Chapter 10 is on various techniques for audio waveform generation, once the system knows the final parameters of the utterance. Evaluation and tuning of voices is discussed in Chapter 14.
In Part III, we get to Interfacing and Integration issues. Chapter 15 covers mark-up languages, or mark-up components of standards, such as SABLE, JSML, and VoiceXML, and how these can be used and implemented for synthesis. Then, in Chapter 16 we go into some detail on Concept-to-Speech systems, and so touch on language generation and the benefits of coupling the language generation and synthesis components in terms of spoken output quality. Chapter 17 is a discussion of deployment issues, such as client/server issues, the memory and disk footprint, runtime constraints, scaling up and pruning systems down to meet the available resources, and signal compression.
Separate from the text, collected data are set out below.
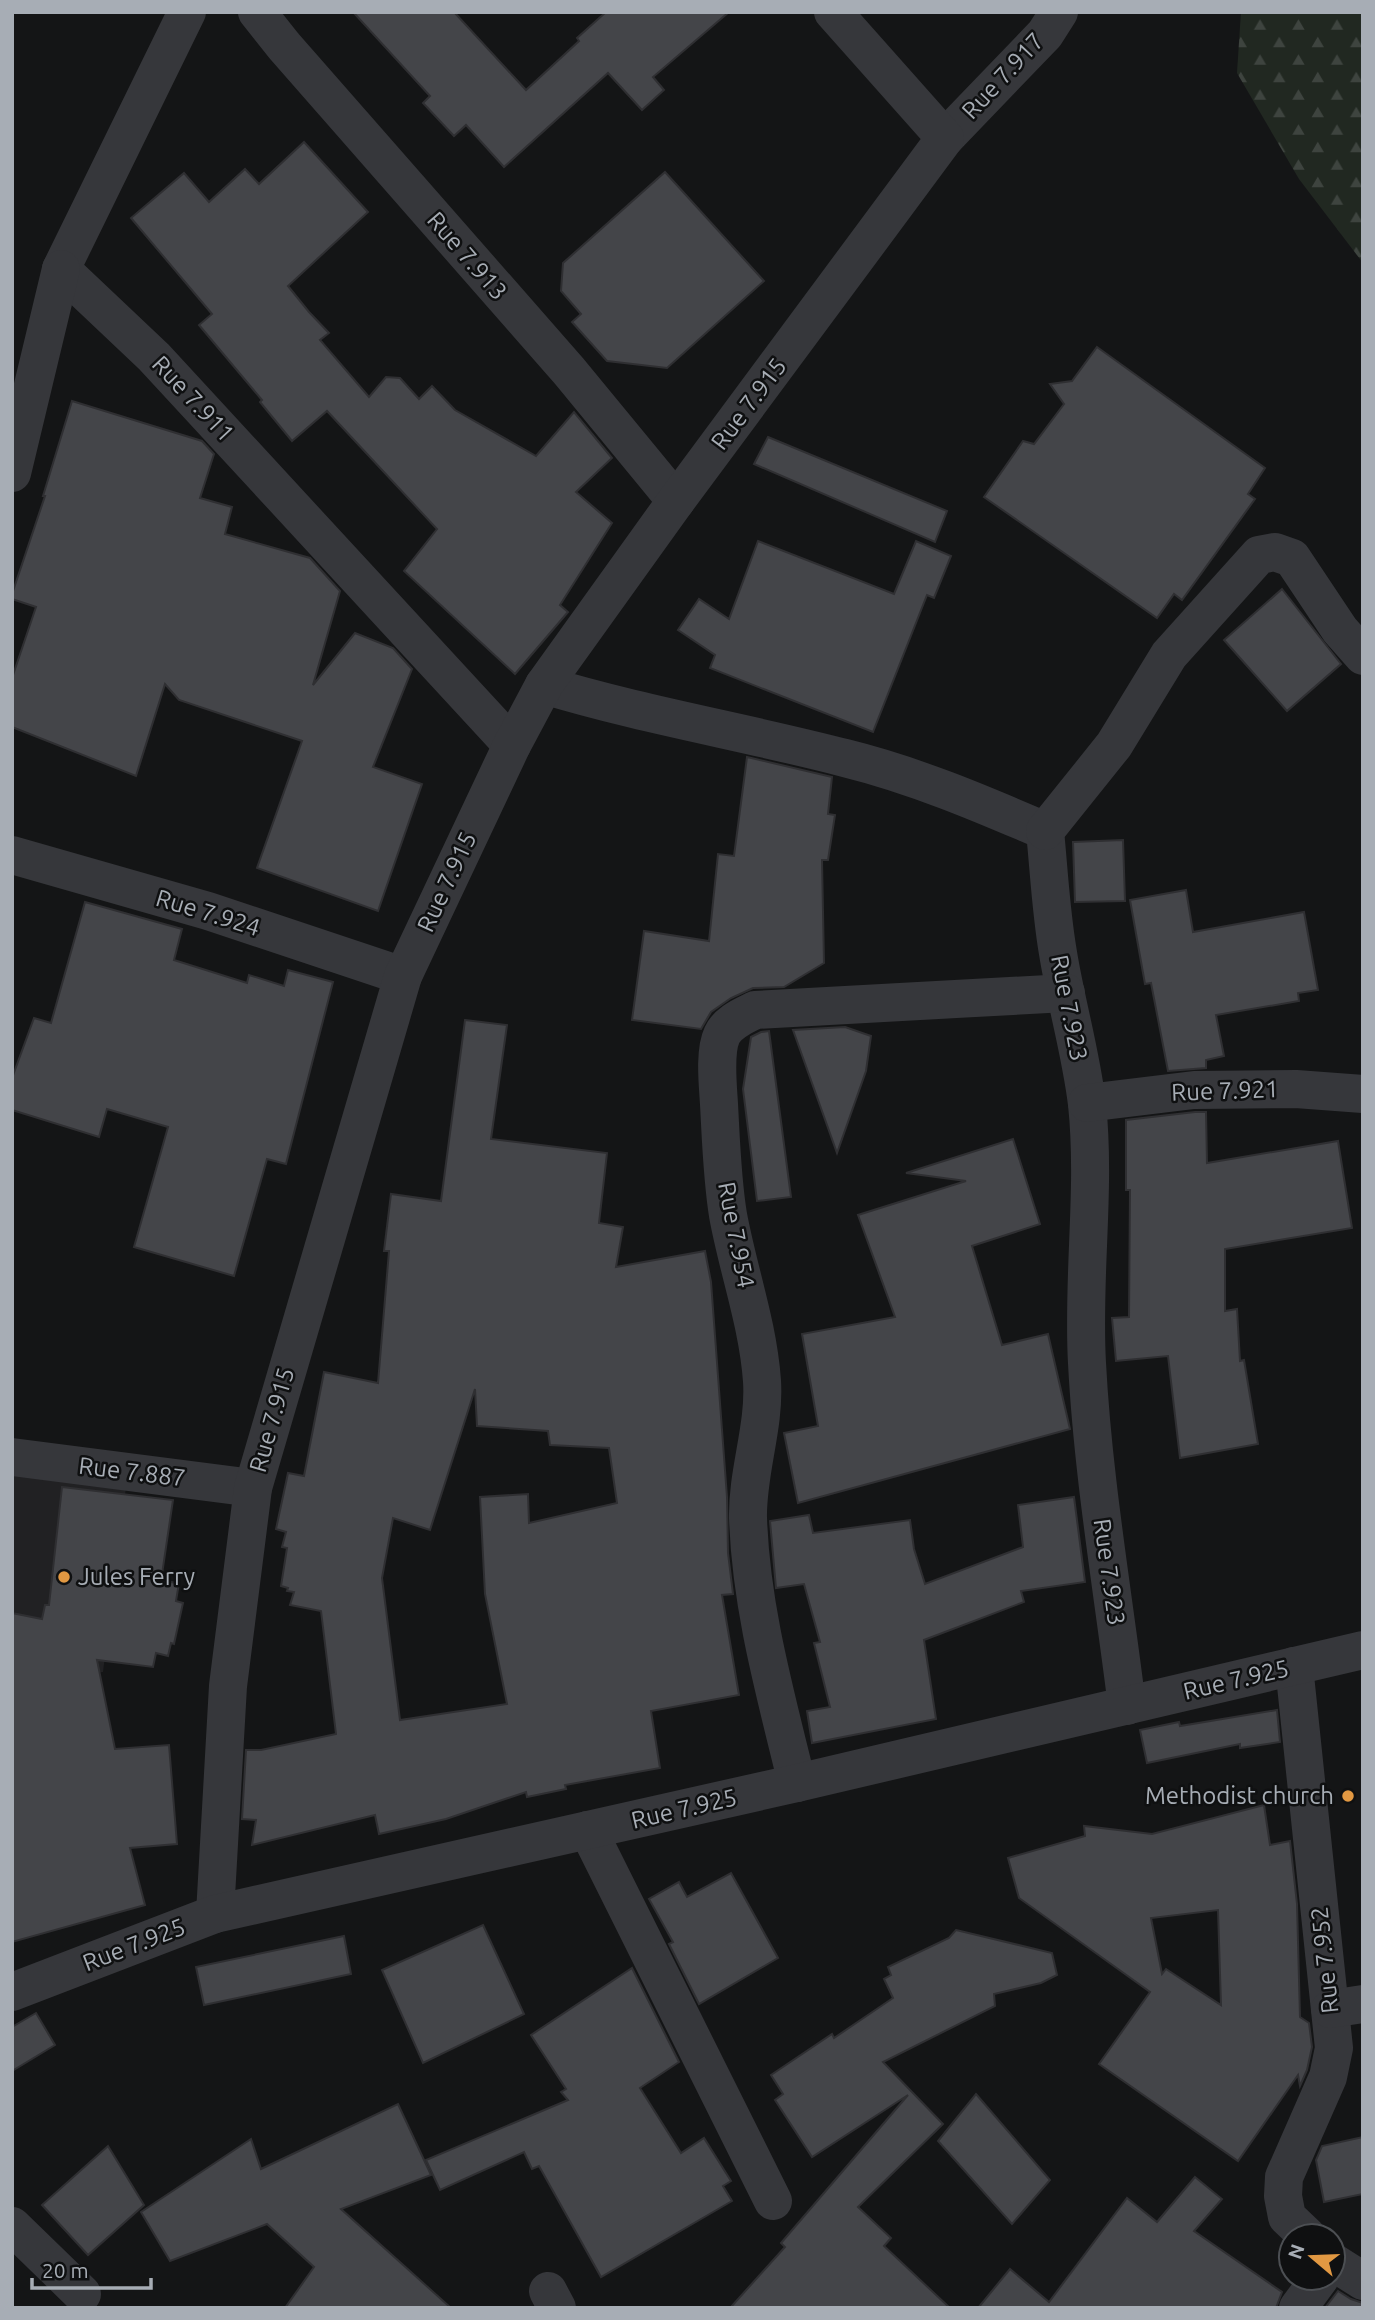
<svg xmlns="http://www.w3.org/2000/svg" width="1375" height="2320" font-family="Ubuntu,sans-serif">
	<defs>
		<pattern id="forest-firs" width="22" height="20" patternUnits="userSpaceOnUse" patternTransform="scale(1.75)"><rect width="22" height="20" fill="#212821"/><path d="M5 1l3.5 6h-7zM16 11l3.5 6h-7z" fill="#3e443f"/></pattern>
	</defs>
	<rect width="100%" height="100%" fill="#141516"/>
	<path fill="#212123" d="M 12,1472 L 126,1487 L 103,1672 L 74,1676 L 12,1667 Z"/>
	<path fill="url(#forest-firs)" d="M 1241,12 L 1363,12 L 1363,263 L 1299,179 L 1237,73 Z"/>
	<g fill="#444549" stroke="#2f2f32" stroke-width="2" fill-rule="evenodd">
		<path d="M 353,12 L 454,12 L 526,90 L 579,41 L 577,38 L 606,12 L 729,12 L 653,77 L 664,90 L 642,110 L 608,73 L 504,167 L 466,125 L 454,136 L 423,103 L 430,96 Z"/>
		<path d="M 304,142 L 368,212 L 288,286 L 309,312 L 329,333 L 320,340 L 369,397 L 386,377 L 400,378 L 419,399 L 432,386 L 455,410 L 536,456 L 574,412 L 612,458 L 576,492 L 612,523 L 560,605 L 568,612 L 515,674 L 404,571 L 437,529 L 327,411 L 292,441 L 260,402 L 262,400 L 199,325 L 212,314 L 131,218 L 184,173 L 209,202 L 245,169 L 259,184 Z"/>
		<path d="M 665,172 L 764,281 L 667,368 L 607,361 L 572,322 L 581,314 L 561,291 L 563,263 Z"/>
		<path d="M 1097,347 L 1265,468 L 1248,494 L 1255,499 L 1182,600 L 1174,594 L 1157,618 L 984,497 L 1023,441 L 1034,444 L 1064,404 L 1050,384 L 1072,381 Z"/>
		<path d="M 72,401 L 202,441 L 214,454 L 200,498 L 232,507 L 225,534 L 310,558 L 340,591 L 313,685 L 355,633 L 393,648 L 412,669 L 373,767 L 422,784 L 378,911 L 257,868 L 302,741 L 179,700 L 165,684 L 136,776 L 12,727 L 12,678 L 36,607 L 12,599 L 12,594 L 45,496 L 43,496 Z"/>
		<path d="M 768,437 L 947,511 L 935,542 L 754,464 Z"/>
		<path d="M 758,541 L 894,594 L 916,541 L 951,556 L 934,598 L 927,595 L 873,732 L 710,668 L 715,655 L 678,630 L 699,599 L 729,619 Z"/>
		<path d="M 1282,589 L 1341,664 L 1287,711 L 1224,640 Z"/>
		<path d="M 747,757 L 832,777 L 828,814 L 835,815 L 828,860 L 822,860 L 824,963 L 784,987 L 753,988 L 731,998 L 711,1012 L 701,1029 L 632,1020 L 644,931 L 709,941 L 718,854 L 734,856 Z"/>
		<path d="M 1123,840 L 1125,901 L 1075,902 L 1073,842 Z"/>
		<path d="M 1186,890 L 1193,932 L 1304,912 L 1318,990 L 1298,993 L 1299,1001 L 1216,1015 L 1224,1056 L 1206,1060 L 1206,1068 L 1168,1071 L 1151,983 L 1145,984 L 1130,900 Z"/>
		<path d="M 85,902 L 182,929 L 174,960 L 247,983 L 249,975 L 284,986 L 288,970 L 333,982 L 286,1164 L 267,1159 L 234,1276 L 134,1247 L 168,1127 L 107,1109 L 99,1137 L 12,1110 L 12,1078 L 34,1018 L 51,1023 Z"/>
		<path d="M 465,1020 L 507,1025 L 491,1139 L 607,1153 L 599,1223 L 623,1227 L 616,1267 L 705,1251 L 711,1282 L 727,1497 L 728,1553 L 733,1594 L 722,1595 L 739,1695 L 651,1711 L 660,1768 L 565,1785 L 566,1789 L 527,1797 L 526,1792 L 446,1819 L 379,1834 L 375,1815 L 252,1845 L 256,1820 L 242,1819 L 246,1750 L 261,1750 L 336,1734 L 321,1611 L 290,1605 L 294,1592 L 287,1591 L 288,1588 L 281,1586 L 287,1548 L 282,1547 L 286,1532 L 276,1529 L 288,1473 L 304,1476 L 324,1372 L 378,1383 L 389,1251 L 384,1251 L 391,1194 L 441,1201 ZM 475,1389 L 477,1426 L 548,1431 L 550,1445 L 609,1448 L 617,1503 L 529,1523 L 528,1494 L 480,1497 L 485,1594 L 507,1704 L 400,1720 L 382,1578 L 393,1518 L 430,1530 Z"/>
		<path d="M 845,1027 L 871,1036 L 866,1071 L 837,1153 L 793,1030 Z"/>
		<path d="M 769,1031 L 791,1197 L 757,1201 L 743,1089 L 751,1037 L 761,1032 Z"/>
		<path d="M 1195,1112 L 1206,1112 L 1207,1163 L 1338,1141 L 1352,1228 L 1225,1249 L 1225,1311 L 1237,1309 L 1240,1361 L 1244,1360 L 1258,1444 L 1180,1458 L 1168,1356 L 1116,1361 L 1112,1318 L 1129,1317 L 1130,1190 L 1126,1190 L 1126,1120 Z"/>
		<path d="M 1013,1139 L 1040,1224 L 972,1246 L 1002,1345 L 1048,1334 L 1070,1429 L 798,1503 L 784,1433 L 818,1426 L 802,1334 L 895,1317 L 858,1215 L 966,1181 L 906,1173 Z"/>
		<path d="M 62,1487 L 173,1500 L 161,1581 L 179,1583 L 176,1601 L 183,1603 L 174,1644 L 171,1643 L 168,1656 L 156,1653 L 153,1667 L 97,1660 L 115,1749 L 169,1745 L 177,1844 L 130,1848 L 145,1905 L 12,1942 L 12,1613 L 42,1619 L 45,1605 L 49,1605 Z"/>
		<path d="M 1074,1497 L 1085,1582 L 1021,1591 L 1024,1602 L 924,1640 L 936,1719 L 812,1743 L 807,1711 L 830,1707 L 814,1643 L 820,1642 L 804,1584 L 776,1588 L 770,1521 L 809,1515 L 813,1533 L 910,1520 L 914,1549 L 925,1584 L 1023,1547 L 1018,1505 Z"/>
		<path d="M 1277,1710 L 1280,1742 L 1240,1748 L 1240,1744 L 1147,1763 L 1140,1730 L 1179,1722 L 1180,1726 Z"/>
		<path d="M 1264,1805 L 1270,1845 L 1290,1841 L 1297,1904 L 1300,2017 L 1309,2023 L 1312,2047 L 1307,2070 L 1300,2086 L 1298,2075 L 1238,2161 L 1099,2064 L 1150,1992 L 1019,1898 L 1008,1858 L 1085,1836 L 1084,1826 L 1152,1834 ZM 1218,1910 L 1221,2005 L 1166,1969 L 1162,1974 L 1151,1918 Z"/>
		<path d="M 731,1873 L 778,1958 L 699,2004 L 669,1944 L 673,1942 L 649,1899 L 679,1882 L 687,1897 Z"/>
		<path d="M 483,1925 L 524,2014 L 423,2063 L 382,1970 Z"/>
		<path d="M 956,1930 L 1052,1953 L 1057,1975 L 1041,1983 L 994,1994 L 995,2006 L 883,2062 L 943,2124 L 858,2207 L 891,2238 L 884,2246 L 950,2308 L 730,2308 L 785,2247 L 781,2243 L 908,2095 L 812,2157 L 775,2100 L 783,2094 L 771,2075 L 832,2034 L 834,2038 L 893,1998 L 884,1979 L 891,1975 L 888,1967 L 949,1938 Z"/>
		<path d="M 344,1936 L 351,1974 L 204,2005 L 196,1967 Z"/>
		<path d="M 632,1968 L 679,2062 L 640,2088 L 681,2153 L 704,2138 L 731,2181 L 723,2186 L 732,2201 L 601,2277 L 539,2166 L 532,2169 L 524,2152 L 440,2190 L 426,2160 L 568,2100 L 561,2092 L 566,2089 L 531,2035 Z"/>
		<path d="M 36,2013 L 55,2045 L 12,2071 L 12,2027 Z"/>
		<path d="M 976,2094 L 1050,2180 L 1012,2224 L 938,2141 Z"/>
		<path d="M 398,2104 L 431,2175 L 341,2209 L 451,2308 L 285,2308 L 314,2267 L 267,2224 L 170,2261 L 141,2212 L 251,2139 L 261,2169 Z"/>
		<path d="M 1363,2137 L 1363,2194 L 1324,2202 L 1316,2160 L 1322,2146 Z"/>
		<path d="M 108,2146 L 144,2205 L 88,2255 L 42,2205 Z"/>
		<path d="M 1195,2177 L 1222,2199 L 1194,2231 L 1282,2292 L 1276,2308 L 978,2308 L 1010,2269 L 1049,2302 L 1127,2198 L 1157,2222 Z"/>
		<path d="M 1338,2291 L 1351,2299 L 1363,2303 L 1363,2308 L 1325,2308 Z"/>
	</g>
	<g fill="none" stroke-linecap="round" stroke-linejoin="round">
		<g stroke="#36373b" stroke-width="38">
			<path d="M 187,12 L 61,269 L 154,357 L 512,745"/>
			<path d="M 257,12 L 284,46 L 569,371 L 676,501"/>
			<path d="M 945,138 L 1045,34 L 1059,12"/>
			<path d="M 12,473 L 61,269"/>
			<path d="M 544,685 C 643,715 745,732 845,758 C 914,775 980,803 1045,831 C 1049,871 1051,913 1058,953 C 1066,1003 1081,1053 1087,1104 C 1096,1190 1082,1277 1087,1363 C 1093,1478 1113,1592 1127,1706"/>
			<path d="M 1045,831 L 1114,745 L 1169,655 L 1259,555 L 1275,552 L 1292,558 L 1340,630 L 1363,656"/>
			<path d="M 12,855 L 208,911 L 403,976"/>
			<path d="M 1087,1103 L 1194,1090 L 1296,1089 L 1363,1094"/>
			<path d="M 12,1457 L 253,1488"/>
			<path d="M 1294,1666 L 1334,2048 L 1328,2077 L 1284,2177 L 1283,2196 L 1287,2217 L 1307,2236"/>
			<path d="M 797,1783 C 776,1696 751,1609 748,1518 C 747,1472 765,1427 762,1381 C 758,1324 738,1270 728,1215 C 722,1178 721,1140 719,1104 C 718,1086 714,1052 722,1035 C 728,1022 743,1016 755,1010 L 1066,993"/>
			<path d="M 588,1830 L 773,2201"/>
			<path d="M 215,1914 L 228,1686 L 253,1488 L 403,976 L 512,745 L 544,685 L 676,501 L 945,138 L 833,12"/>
			<path d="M 1330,2009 L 1363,2004"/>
			<path d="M 12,2226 L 82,2294"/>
			<path d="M 1333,2262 L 1363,2281"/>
			<path d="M 548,2291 L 557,2308"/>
			<path d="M 1298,2308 L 1320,2278"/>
		</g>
		<path stroke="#36373b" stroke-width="38" d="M 12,1992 L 215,1914 L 797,1783 L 1363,1650"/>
	</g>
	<g fill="#e19842" stroke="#0f1011" stroke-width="2.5">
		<circle cx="64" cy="1577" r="7"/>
		<circle cx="1348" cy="1796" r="7"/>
	</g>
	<g text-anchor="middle" stroke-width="5" stroke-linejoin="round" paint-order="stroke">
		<g font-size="24" fill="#a7adb5" stroke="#0f1011">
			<text transform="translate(1003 76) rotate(-47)" y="8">Rue 7.917</text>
			<text transform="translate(467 256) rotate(49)" y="8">Rue 7.913</text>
			<text transform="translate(193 399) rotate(47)" y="8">Rue 7.911</text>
			<text transform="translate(749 404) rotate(-53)" y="8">Rue 7.915</text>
			<text transform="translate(447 882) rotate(-65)" y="8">Rue 7.915</text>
			<text transform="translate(208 913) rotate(17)" y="8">Rue 7.924</text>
			<text transform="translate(1069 1008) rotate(79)" y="8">Rue 7.923</text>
			<text transform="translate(1225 1091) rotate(-2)" y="8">Rue 7.921</text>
			<text transform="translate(736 1235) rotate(79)" y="8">Rue 7.954</text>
			<text transform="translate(272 1420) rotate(-74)" y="8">Rue 7.915</text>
			<text transform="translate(132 1472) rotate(7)" y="8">Rue 7.887</text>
			<text transform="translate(1109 1572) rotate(82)" y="8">Rue 7.923</text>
			<text transform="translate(1236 1680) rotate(-13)" y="8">Rue 7.925</text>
			<text transform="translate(684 1809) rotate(-13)" y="8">Rue 7.925</text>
			<text transform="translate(134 1945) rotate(-21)" y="8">Rue 7.925</text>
			<text transform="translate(1325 1960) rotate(-96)" y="8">Rue 7.952</text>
		</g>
		<g font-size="24" fill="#a7adb5" stroke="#0f1011" text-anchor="start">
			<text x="78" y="1585">Jules Ferry</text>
			<text x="1334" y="1804" text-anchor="end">Methodist church</text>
		</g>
	</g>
	<rect width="1375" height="2320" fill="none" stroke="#a7adb5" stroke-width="28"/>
	<g transform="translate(1312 2257) rotate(289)"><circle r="33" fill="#0f1011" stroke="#4c4f53" stroke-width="2"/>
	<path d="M0-5L12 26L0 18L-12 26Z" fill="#e19842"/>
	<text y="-10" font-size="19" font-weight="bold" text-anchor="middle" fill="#a7adb5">N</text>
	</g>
	<path d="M32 2278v10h119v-10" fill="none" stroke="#a7adb5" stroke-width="3.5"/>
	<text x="42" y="2278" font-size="21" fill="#a7adb5" stroke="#0f1011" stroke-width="5" paint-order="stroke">20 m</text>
</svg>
Although step by step examples will be discussed in line throughout the various chapters, Part IV offers complete detailed walkthoughs of the actual steps involved in a number of larger examples. Chapter 18 gives a complete example of building a Japanese diphone synthesizer, and Chapter 19 covers UK and US English diphone synthesizer while Chapter 20 covers a the deisgn and executation of building a limited domain synthesizer for ...
We follow with Part V, with a discussion of the state of the art and the future of spoken language output, and then a set of appendices.